[Recorded data]
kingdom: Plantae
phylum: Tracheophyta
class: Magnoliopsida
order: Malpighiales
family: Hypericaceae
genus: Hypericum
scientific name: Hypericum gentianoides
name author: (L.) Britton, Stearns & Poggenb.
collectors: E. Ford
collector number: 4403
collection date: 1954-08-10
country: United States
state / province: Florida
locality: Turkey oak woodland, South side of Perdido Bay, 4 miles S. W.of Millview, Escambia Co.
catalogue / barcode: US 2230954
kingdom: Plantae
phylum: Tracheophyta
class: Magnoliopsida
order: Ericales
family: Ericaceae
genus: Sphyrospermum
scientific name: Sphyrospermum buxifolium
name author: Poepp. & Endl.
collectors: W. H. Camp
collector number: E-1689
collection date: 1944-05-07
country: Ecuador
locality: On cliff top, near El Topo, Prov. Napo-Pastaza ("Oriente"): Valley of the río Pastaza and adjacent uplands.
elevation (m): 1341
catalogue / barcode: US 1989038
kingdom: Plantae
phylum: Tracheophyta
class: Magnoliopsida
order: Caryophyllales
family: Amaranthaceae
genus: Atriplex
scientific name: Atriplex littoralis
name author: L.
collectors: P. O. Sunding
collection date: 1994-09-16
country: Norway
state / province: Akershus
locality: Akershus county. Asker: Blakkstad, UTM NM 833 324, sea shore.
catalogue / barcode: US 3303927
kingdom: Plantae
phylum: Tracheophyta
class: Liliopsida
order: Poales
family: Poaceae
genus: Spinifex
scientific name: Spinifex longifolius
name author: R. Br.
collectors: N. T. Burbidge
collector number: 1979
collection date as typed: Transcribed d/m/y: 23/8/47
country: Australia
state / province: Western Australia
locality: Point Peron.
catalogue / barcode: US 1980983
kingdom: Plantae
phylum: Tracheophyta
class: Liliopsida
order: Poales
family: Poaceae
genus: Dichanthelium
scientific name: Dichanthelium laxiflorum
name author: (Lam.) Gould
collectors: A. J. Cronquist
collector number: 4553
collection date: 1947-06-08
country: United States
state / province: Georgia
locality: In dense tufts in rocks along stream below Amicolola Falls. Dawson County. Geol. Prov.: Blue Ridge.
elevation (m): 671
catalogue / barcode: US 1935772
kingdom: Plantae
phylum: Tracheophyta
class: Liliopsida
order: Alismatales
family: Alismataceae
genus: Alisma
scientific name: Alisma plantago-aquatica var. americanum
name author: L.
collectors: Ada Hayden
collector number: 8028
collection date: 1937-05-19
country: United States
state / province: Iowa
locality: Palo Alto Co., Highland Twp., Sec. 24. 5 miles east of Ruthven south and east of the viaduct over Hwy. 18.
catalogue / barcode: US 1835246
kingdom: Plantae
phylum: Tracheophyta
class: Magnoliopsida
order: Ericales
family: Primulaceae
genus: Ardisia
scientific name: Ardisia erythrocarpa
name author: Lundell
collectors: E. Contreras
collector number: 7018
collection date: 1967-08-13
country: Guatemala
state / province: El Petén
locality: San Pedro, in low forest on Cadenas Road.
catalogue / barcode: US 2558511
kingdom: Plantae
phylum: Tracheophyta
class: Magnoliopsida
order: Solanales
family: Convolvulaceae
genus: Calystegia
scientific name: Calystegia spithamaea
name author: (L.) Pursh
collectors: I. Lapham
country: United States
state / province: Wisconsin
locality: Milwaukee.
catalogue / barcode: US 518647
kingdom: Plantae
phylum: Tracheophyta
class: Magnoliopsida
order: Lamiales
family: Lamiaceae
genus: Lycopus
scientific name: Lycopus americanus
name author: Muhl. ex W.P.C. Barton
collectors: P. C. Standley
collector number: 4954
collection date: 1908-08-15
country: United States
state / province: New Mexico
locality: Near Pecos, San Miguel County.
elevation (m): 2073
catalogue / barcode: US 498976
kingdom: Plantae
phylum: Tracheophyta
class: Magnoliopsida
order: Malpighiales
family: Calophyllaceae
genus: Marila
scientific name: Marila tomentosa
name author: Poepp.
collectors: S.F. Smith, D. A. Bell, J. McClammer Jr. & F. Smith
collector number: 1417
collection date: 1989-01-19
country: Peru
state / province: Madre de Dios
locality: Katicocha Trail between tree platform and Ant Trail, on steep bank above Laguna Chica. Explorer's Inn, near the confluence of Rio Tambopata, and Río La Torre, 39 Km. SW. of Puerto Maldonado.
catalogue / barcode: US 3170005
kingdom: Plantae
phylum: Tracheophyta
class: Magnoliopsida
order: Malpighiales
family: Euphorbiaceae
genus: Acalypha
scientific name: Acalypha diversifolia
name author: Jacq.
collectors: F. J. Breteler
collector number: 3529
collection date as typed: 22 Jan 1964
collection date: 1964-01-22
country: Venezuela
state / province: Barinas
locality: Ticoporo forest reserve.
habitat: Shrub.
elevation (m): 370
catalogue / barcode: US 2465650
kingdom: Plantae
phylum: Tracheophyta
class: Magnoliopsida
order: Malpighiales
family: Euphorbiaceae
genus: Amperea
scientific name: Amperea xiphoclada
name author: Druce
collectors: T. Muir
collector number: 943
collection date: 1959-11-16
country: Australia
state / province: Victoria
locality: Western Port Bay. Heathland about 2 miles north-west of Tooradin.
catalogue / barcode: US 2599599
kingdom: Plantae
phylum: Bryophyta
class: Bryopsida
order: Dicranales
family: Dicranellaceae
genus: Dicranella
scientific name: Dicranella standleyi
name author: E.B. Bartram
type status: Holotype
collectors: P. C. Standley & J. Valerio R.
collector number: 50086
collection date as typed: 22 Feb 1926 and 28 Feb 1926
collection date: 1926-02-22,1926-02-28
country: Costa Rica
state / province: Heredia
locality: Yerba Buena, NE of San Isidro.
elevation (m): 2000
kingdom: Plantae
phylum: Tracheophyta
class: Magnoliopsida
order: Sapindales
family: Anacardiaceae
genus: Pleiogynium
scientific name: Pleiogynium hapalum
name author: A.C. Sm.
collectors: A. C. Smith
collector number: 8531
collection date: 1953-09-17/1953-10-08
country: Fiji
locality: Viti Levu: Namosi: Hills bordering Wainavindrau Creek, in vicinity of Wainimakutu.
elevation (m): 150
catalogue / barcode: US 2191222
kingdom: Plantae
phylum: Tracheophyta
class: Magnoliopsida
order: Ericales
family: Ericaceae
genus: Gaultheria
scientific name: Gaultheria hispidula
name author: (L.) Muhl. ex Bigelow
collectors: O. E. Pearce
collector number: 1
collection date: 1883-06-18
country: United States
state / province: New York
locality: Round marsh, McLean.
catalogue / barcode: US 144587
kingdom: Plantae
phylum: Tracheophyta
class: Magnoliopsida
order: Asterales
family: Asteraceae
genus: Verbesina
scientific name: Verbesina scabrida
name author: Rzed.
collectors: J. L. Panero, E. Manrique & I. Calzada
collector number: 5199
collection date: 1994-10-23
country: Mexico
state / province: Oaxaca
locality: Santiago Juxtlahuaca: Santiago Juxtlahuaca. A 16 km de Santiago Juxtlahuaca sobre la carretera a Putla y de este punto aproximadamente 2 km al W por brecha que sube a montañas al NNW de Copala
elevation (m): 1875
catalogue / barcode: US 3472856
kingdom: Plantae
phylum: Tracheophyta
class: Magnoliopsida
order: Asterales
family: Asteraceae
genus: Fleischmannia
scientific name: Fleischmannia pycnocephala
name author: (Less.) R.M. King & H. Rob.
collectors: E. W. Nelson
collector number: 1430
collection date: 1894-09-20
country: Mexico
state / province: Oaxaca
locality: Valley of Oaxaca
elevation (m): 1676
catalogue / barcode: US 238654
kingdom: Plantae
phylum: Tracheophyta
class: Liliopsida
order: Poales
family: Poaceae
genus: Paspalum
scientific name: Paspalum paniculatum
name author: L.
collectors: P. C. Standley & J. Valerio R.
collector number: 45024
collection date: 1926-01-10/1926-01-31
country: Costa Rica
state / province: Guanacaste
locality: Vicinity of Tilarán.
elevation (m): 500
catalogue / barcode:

• _WORK INSTRUCTIONS_
Copy out, word for word, every line in the records above from the one containing "genus: Dichanthelium" down to the one containing "state / province: Georgia", both of those lines included.

• _IN RESPONSE_
genus: Dichanthelium
scientific name: Dichanthelium laxiflorum
name author: (Lam.) Gould
collectors: A. J. Cronquist
collector number: 4553
collection date: 1947-06-08
country: United States
state / province: Georgia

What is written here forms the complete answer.